+++ Records for this task +++

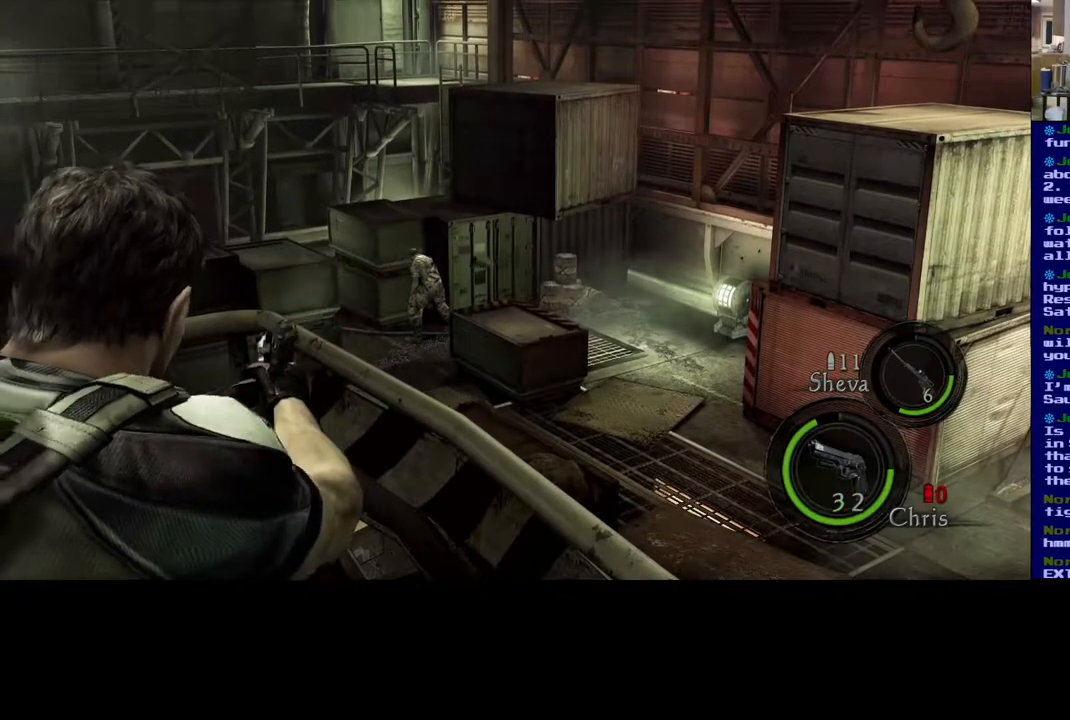
{"dt_ms": 500, "buttons": [], "left_stick": "center", "right_stick": "center", "events": []}
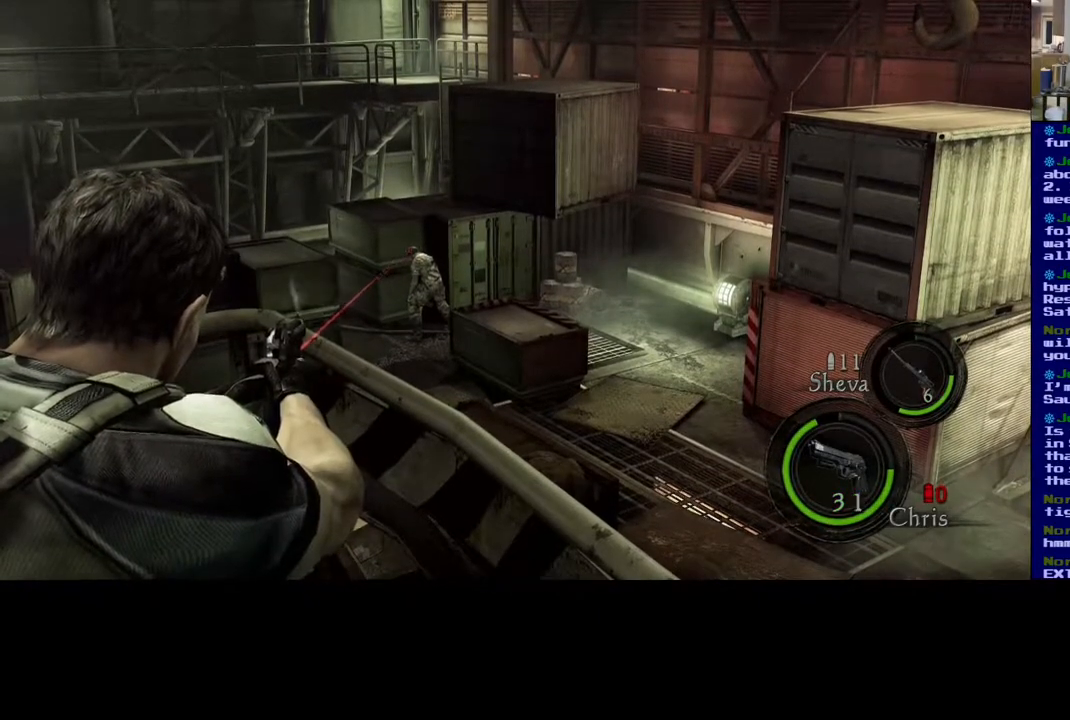
{"dt_ms": 500, "buttons": [], "left_stick": "center", "right_stick": "center", "events": []}
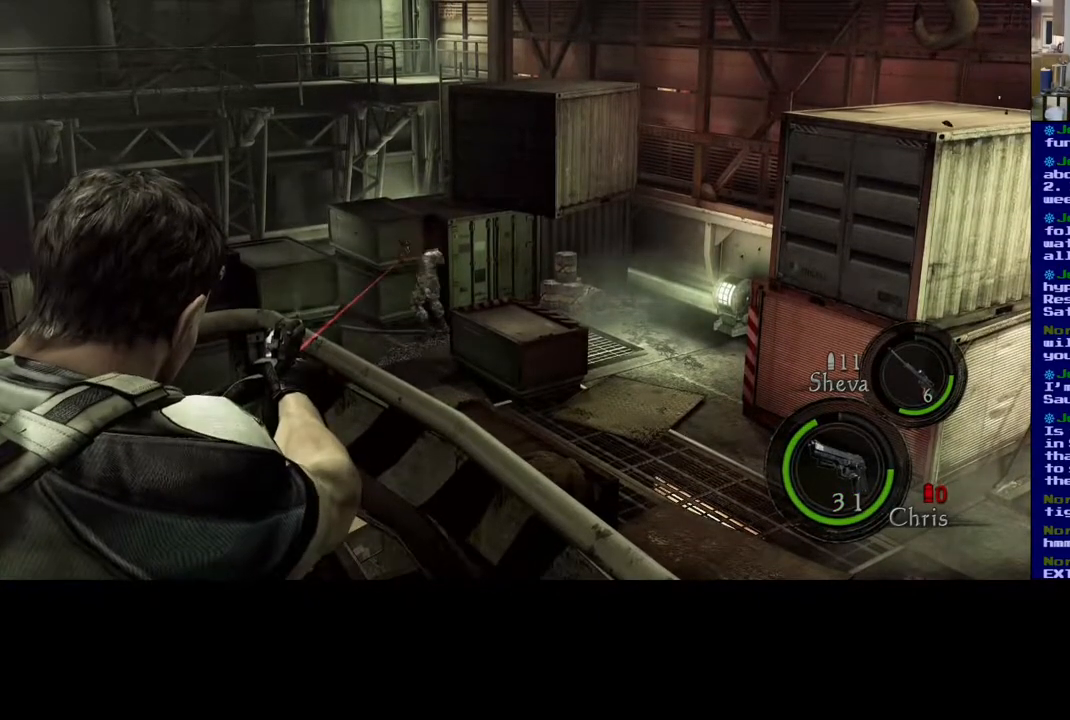
{"dt_ms": 500, "buttons": [], "left_stick": "center", "right_stick": "down-left", "events": [[467, "right_stick", "down-left"]]}
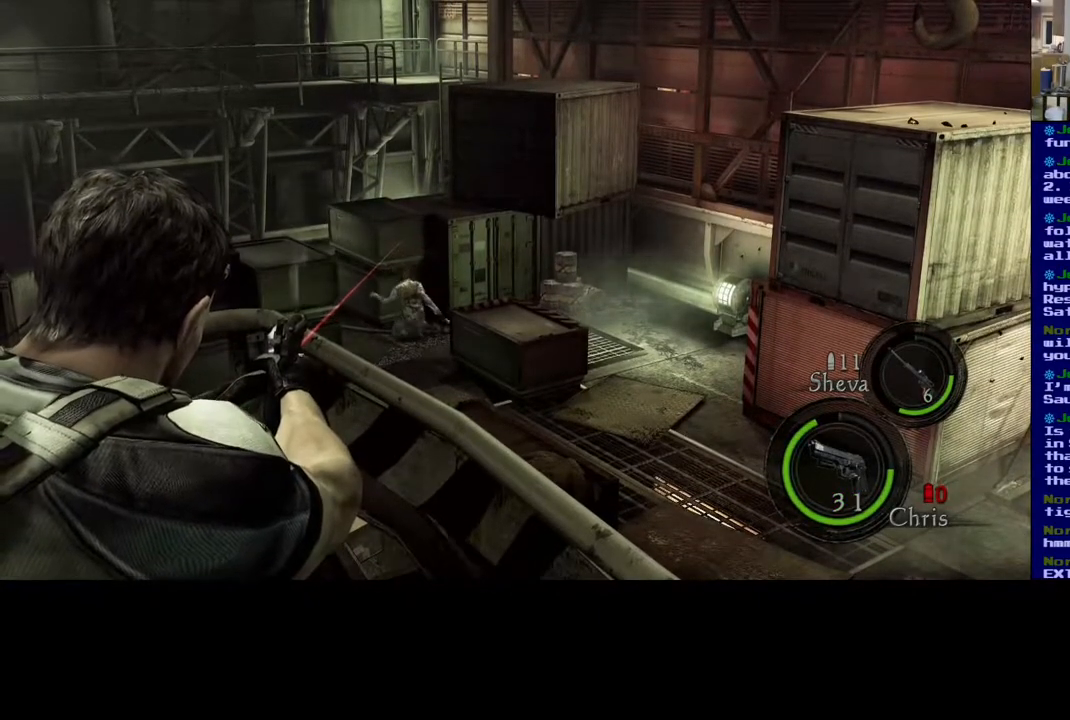
{"dt_ms": 500, "buttons": [], "left_stick": "up", "right_stick": "center", "events": [[283, "right_stick", "center"], [467, "left_stick", "up"]]}
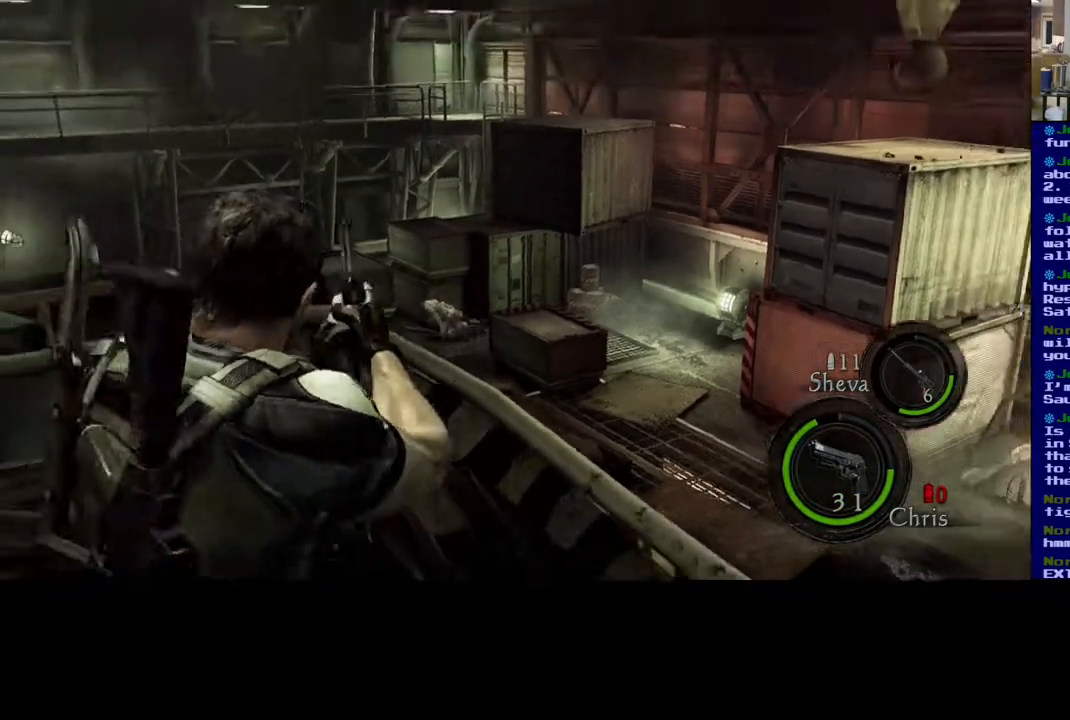
{"dt_ms": 500, "buttons": [], "left_stick": "up", "right_stick": "down-left", "events": [[167, "right_stick", "down-left"]]}
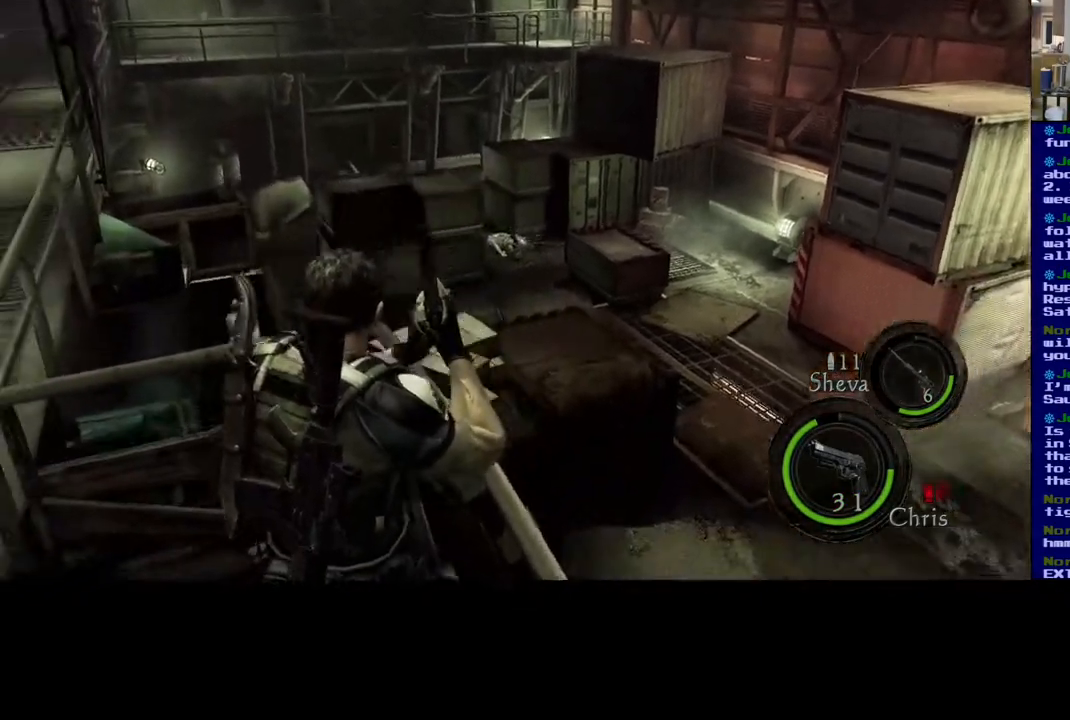
{"dt_ms": 500, "buttons": [], "left_stick": "center", "right_stick": "left", "events": [[100, "right_stick", "center"], [433, "right_stick", "left"], [467, "left_stick", "center"]]}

+++

> What the task asks: Images aside, return each entry above precisely as it stands.

> Solution below:
{"dt_ms": 500, "buttons": [], "left_stick": "center", "right_stick": "center", "events": []}
{"dt_ms": 500, "buttons": [], "left_stick": "center", "right_stick": "center", "events": []}
{"dt_ms": 500, "buttons": [], "left_stick": "center", "right_stick": "down-left", "events": [[467, "right_stick", "down-left"]]}
{"dt_ms": 500, "buttons": [], "left_stick": "up", "right_stick": "center", "events": [[283, "right_stick", "center"], [467, "left_stick", "up"]]}
{"dt_ms": 500, "buttons": [], "left_stick": "up", "right_stick": "down-left", "events": [[167, "right_stick", "down-left"]]}
{"dt_ms": 500, "buttons": [], "left_stick": "center", "right_stick": "left", "events": [[100, "right_stick", "center"], [433, "right_stick", "left"], [467, "left_stick", "center"]]}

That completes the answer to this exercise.